Most minute pulmonary meningothelial-like nodules tend to present as ground-glass opacity, especially pure ground-glass opacity. Continuous computed tomography monitoring revealed no radiologic change over time. Continuous computed tomography monitoring was necessary part of management of minute pulmonary meningothelial-like nodule.
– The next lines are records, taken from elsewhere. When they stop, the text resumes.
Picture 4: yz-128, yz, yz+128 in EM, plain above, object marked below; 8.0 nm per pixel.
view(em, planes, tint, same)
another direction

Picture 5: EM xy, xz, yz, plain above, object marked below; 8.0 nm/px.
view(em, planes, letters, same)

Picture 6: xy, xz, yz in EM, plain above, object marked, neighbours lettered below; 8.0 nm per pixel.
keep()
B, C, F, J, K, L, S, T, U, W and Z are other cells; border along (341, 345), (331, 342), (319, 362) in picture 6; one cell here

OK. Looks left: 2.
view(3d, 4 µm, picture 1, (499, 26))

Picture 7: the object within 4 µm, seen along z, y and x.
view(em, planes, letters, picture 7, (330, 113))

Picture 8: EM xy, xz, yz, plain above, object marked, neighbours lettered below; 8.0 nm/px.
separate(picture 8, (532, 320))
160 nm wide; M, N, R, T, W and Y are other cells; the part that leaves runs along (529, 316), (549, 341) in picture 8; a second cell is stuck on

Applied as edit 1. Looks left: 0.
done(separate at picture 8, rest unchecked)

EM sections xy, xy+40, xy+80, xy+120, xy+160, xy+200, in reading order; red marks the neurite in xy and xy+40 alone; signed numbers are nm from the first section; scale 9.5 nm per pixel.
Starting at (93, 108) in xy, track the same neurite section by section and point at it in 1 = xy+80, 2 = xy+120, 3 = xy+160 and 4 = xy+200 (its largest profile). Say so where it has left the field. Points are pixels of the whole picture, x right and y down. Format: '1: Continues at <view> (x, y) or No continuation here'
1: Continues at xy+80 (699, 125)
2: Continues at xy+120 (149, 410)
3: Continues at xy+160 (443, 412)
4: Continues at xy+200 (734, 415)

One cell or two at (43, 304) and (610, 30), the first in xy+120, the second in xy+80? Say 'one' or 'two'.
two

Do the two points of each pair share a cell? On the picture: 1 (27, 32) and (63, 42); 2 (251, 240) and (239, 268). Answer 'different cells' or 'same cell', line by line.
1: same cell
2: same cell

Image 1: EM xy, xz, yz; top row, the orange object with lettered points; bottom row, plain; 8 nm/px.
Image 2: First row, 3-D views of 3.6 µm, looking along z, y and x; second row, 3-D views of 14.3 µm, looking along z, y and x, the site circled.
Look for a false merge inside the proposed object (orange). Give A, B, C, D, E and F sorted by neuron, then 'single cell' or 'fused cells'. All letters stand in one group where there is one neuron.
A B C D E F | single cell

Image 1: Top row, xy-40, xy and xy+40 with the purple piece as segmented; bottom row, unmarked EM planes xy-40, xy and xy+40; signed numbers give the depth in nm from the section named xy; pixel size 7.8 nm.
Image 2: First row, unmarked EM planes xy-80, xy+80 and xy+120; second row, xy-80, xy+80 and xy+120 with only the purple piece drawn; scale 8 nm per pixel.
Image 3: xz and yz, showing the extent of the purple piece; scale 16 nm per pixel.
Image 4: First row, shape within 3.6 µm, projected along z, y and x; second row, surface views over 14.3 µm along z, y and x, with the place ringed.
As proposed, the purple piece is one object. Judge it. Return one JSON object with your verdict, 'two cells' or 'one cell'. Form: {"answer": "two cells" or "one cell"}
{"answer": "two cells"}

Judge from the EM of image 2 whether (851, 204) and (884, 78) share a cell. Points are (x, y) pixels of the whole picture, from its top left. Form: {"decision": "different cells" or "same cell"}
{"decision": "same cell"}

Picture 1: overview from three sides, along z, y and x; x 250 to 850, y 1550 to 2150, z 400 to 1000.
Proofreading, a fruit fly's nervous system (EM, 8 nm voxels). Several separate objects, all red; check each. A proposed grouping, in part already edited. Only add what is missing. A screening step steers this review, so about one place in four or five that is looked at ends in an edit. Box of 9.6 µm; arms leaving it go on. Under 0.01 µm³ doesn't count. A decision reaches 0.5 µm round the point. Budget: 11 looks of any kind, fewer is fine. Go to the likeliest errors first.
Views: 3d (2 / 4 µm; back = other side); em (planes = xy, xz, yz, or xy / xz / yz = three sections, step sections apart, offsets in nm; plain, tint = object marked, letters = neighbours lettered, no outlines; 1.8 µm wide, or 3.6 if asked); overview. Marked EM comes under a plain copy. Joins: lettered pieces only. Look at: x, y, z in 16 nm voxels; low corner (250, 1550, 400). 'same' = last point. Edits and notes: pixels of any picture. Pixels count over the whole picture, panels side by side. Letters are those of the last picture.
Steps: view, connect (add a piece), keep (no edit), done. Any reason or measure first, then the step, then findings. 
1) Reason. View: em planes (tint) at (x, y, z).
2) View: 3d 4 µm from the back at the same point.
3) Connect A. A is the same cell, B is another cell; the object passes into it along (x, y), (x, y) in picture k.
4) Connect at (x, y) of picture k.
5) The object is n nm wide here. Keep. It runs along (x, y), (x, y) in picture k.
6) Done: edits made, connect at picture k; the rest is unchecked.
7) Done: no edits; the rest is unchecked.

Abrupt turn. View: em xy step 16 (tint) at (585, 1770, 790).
关于微小肺脑膜瘤样结节的放射学特征的报道很少。本研究旨在探讨微小肺脑膜瘤样结节的放射学特征。
本研究回顾性分析了 2016 年 1 月至 2019 年 4 月在复旦大学附属肿瘤医院接受肺切除术的 7589 例患者的术后病理记录。纳入 59 例微小肺脑膜瘤样结节患者。病理标本中微小肺脑膜瘤样结节的鉴定包括切除结节中经病理证实的结节,以及偶然在其他切除结节的周围组织中发现的结节。我们回顾了所有患者的术前扫描,以分析手术决策,并观察可见的微小肺脑膜瘤样结节随时间的变化。收集了临床、放射学和病理学特征。
59 例患者中男 10 例,女 49 例,平均年龄 57.7 岁。5 例有病史,54 例为不吸烟患者。共发现 79 个微小肺脑膜瘤样结节。其中,36 个结节在 CT 扫描上不可见。43 个结节在 CT 扫描上可见,29 例患者的平均直径为 5.3mm。CT 表现包括纯磨玻璃密度影 36 例,混合性 2 例,实性结节 5 例。近一半的患者(13/29,44.8%)的术前随访时间超过 6 个月。中位术前放射学随访时间为 4.9 个月。大约 90%的患者(52/59,88.1%)因胸部 CT 扫描上其他恶性结节而行肺手术。
大多数微小肺脑膜瘤样结节倾向于表现为磨玻璃影,尤其是纯磨玻璃影。连续 CT 监测显示随时间无放射学变化。连续 CT 监测是微小肺脑膜瘤样结节管理的必要组成部分。